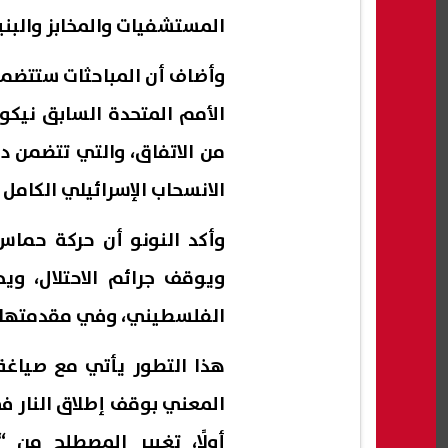
المستشفيات والمخابز والبنية 
وأضاف أن المباحثات ستتضمن
الأمم المتحدة السابق نيكول
من الاتفاق، والتي تتضمن دخو
الانسحاب الإسرائيلي الكامل
وأكد النونو أن حركة حماس
ويوقف جرائم الاحتلال، و
الفلسطيني، وفي مقدمتها ال
هذا التطور يأتي مع صياغة
المعني بوقف إطلاق النار ف
أولًا، تغيير المصطلح من 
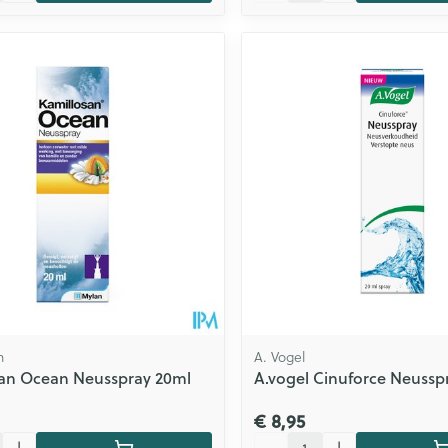
n
A. Vogel
san Ocean Neusspray 20ml
A.vogel Cinuforce Neussp
€ 8,95
Aantal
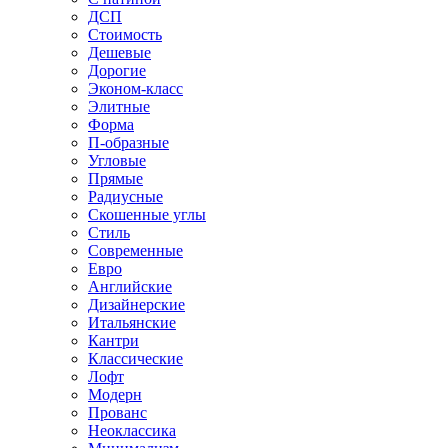
ДСП
Стоимость
Дешевые
Дорогие
Эконом-класс
Элитные
Форма
П-образные
Угловые
Прямые
Радиусные
Скошенные углы
Стиль
Современные
Евро
Английские
Дизайнерские
Итальянские
Кантри
Классические
Лофт
Модерн
Прованс
Неоклассика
::::
Can you give every line of text read from the entries above as one numbered list, dropping blank lines and leaving the pictures out?

_Solved exercise_
1. المستشفيات والمخابز والبنية 
2. وأضاف أن المباحثات ستتضمن
3. الأمم المتحدة السابق نيكول
4. من الاتفاق، والتي تتضمن دخو
5. الانسحاب الإسرائيلي الكامل
6. وأكد النونو أن حركة حماس
7. ويوقف جرائم الاحتلال، و
8. الفلسطيني، وفي مقدمتها ال
9. هذا التطور يأتي مع صياغة
10. المعني بوقف إطلاق النار ف
11. أولًا، تغيير المصطلح من 
12. n
13. A. Vogel
14. san Ocean Neusspray 20ml
15. A.vogel Cinuforce Neussp
16. € 8,95
17. Aantal
18. ДСП
19. Стоимость
20. Дешевые
21. Дорогие
22. Эконом-класс
23. Элитные
24. Форма
25. П-образные
26. Угловые
27. Прямые
28. Радиусные
29. Скошенные углы
30. Стиль
31. Современные
32. Евро
33. Английские
34. Дизайнерские
35. Итальянские
36. Кантри
37. Классические
38. Лофт
39. Модерн
40. Прованс
41. Неоклассика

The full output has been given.